There are consequences, though. Trump, with his continuing denials, has left so many allies and staffers out to dry:
Determining a culprit is an increasingly lonely effort. Initially, a number of Republican lawmakers went out on a limb to defend Trump, saying his wiretapping allegations may well have merit. But after congressional intelligence committees investigating the matter came up empty-handed, Trump's allies went silent or walked their remarks back, leaving senior White House staffers and diehard pro-Trump pundits hanging.
White House Press Secretary Sean Spicer spent much of his Thursday briefing filibustering reporters who tried to get him to reconcile Trump's wild allegations with congressional leaders' insistence that they'd seen no evidence to support them.
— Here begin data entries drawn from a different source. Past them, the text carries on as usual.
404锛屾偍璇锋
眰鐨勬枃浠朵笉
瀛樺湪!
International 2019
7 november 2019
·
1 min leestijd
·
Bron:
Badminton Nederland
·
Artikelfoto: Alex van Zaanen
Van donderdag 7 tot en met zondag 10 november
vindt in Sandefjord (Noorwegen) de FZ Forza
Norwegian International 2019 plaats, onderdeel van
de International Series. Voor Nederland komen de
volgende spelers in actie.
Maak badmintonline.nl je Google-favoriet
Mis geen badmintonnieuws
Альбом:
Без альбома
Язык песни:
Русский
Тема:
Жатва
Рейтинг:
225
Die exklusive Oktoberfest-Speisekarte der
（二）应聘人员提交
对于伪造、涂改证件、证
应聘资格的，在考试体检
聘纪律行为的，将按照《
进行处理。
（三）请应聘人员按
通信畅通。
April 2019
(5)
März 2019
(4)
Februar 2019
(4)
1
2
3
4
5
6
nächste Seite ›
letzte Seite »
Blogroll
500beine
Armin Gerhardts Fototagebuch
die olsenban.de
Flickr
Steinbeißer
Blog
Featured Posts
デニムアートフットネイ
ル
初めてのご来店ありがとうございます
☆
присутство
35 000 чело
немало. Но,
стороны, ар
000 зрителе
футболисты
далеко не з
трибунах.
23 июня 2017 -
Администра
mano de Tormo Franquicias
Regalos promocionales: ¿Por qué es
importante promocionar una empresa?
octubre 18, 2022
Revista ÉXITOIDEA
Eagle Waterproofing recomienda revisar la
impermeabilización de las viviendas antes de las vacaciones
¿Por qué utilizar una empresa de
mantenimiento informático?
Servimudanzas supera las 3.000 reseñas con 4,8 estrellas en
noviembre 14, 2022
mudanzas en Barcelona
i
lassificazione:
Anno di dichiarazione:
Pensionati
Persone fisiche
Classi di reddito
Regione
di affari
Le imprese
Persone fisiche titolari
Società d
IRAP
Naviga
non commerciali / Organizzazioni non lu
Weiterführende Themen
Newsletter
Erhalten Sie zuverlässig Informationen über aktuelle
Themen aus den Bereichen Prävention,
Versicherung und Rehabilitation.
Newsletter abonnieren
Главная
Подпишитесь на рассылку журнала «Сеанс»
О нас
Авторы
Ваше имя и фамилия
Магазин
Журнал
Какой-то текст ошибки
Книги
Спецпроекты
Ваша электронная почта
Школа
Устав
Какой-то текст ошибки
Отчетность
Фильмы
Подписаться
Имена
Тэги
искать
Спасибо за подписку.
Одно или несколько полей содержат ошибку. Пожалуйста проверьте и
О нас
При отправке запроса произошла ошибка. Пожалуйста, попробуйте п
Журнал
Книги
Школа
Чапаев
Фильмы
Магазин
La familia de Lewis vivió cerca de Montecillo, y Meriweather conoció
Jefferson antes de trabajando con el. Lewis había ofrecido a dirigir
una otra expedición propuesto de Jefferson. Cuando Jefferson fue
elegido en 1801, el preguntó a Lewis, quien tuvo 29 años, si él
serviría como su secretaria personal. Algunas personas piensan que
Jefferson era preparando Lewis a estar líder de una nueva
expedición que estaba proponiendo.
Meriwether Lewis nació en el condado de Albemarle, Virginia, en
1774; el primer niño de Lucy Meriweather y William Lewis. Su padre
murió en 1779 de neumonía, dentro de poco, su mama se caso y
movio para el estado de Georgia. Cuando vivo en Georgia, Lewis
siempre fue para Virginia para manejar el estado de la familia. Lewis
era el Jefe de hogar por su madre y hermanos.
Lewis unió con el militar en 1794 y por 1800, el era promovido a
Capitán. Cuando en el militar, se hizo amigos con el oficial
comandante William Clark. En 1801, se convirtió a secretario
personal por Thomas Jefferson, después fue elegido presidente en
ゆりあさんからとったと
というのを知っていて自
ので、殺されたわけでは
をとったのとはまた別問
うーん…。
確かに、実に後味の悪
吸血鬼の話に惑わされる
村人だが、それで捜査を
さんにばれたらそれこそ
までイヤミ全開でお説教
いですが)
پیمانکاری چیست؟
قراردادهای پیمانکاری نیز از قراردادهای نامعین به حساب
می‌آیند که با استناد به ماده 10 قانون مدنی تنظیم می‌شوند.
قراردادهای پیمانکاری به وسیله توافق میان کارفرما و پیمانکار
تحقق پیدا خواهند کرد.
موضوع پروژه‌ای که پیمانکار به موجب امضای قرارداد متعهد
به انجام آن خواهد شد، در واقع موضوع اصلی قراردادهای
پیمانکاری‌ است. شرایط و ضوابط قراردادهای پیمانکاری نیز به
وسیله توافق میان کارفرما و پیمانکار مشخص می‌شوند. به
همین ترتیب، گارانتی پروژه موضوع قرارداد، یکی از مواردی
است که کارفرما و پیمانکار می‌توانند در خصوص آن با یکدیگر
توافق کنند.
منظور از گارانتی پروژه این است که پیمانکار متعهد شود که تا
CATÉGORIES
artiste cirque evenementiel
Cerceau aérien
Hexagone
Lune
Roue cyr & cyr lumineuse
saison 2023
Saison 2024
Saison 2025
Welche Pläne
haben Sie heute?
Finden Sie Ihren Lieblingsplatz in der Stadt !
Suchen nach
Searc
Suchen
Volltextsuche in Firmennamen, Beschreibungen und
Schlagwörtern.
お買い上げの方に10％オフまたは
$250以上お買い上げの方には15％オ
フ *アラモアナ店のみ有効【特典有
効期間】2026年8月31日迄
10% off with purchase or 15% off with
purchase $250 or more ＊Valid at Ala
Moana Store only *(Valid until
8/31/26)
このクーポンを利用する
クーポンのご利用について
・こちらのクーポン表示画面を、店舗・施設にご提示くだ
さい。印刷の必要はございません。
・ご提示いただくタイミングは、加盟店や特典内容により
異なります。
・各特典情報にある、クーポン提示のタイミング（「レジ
For about seven minutes, Spicer read directly from media reports that he said supported the President’s claims, concluding that “putting the published accounts and common sense together, this leads to a lot.”Jeff Sessions' job at the DOJ may have been saved, but all of this manipulative behavior by a president that rules by tweets has costs.
At some point, allies and staffers alike will begin to balk at following Trump down his various rabbit holes. When staffers do this, they'll either resign or get fired. If that happens, it will signal the unraveling of this presidency. But that may have begun on day one.
It's degenerated into a third-rate soap opera. That doesn't mean it isn't serious business. Can you say "nuclear codes?"